Une liturgie qui fait vivre et grandir
Ces célébrations de la Parole ne sont pas des « sous-messes ». Elles en reprennent la structure – accueil, liturgie de la Parole, partage, prière universelle, Notre Père, annonces paroissiales et temps d’envoi.– mais elles ont leur tonalité propre. L’espace derrière l’autel reste volontairement vide, signe que l’Eucharistie marque un horizon vers lequel nous tendons, mais sans priver la communauté de ce que la Parole offre déjà : un vrai repas spirituel.
Chaque célébration est préparée à partir des ressources liturgiques proposées par Prions en Église et le livre Célébrons le dimanche (Éd. du Signe). Les textes bibliques du jour sont médités ensemble. Les chants choisis soutiennent la prière et la joie de se retrouver.
Le temps du partage qui suit la proclamation de l’Évangile transforme ces assemblées en un lieu d’écoute et de dialogue spirituel. Là, chacun peut dire comment la Parole retentit dans sa vie, ce qu’elle éclaire, ce qu’elle appelle à changer.

• • • •

### Objectif de l'exercice
Reprenez la rédaction du texte sur les célébrations de la Parole à la suite de sa dernière phrase. Le matériel ci-après est sans lien avec le texte.

• • • •

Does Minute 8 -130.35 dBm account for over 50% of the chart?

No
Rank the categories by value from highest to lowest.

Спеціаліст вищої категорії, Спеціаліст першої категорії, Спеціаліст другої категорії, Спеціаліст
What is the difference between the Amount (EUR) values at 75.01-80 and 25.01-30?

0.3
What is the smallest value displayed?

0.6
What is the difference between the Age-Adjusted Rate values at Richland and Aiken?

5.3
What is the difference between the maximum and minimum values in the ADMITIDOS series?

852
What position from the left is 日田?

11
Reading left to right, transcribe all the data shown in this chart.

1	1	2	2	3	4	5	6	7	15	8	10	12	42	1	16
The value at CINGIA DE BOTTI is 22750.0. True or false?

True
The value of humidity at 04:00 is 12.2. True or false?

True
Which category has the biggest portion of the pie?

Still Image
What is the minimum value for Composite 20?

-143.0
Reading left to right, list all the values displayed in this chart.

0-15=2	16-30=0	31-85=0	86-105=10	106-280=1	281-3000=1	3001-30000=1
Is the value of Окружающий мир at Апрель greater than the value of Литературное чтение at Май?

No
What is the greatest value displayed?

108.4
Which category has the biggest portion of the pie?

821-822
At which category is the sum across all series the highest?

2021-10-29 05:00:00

• • • •

### Réponse rédigée
Les célébrations se terminent toujours dans la convivialité. Un verre ou un café prolonge la fraternité vécue dans la prière. Et de fil en aiguille, ce sont entre vingt et trente personnes qui se retrouvent, parfois plus lors des temps forts. Une douzaine de participants s’engagent régulièrement dans le service de la liturgie. Peu à peu, une communauté se resserre, s’ancre, rayonne.
La Parole, source d’unité et de mission
Vivre de la Parole, c’est redécouvrir que l’Église ne vit pas seulement de la présence du prêtre, mais d’abord de la présence du Seigneur dans sa Parole. Cela ne remplace pas l’Eucharistie, mais cela la prépare. Ces rassemblements aident les fidèles à demeurer disciples missionnaires, selon l’expression chère au pape François. Ils rappellent que chaque baptisé participe à la vie liturgique, et qu’il est porteur d’un don pour la communauté.
Cette expérience a fait naître des fruits concrets : les uns découvrent les charismes des autres, apprennent à se soutenir, prient les uns pour les autres, une plus grande visibilité dans les villages, des habitants qui ne participaient plus ou pas encore se sentent parfois attirés. Une ouverture aux périphéries s’est opérée ; la Parole attire, rassemble, réconcilie. L’élan missionnaire se manifeste aussi par des initiatives nouvelles : veillée autour la crèche de Noël, farandole des crèches, temps de prière œcuménique… autant de signes que la Parole engendre la communion et la créativité.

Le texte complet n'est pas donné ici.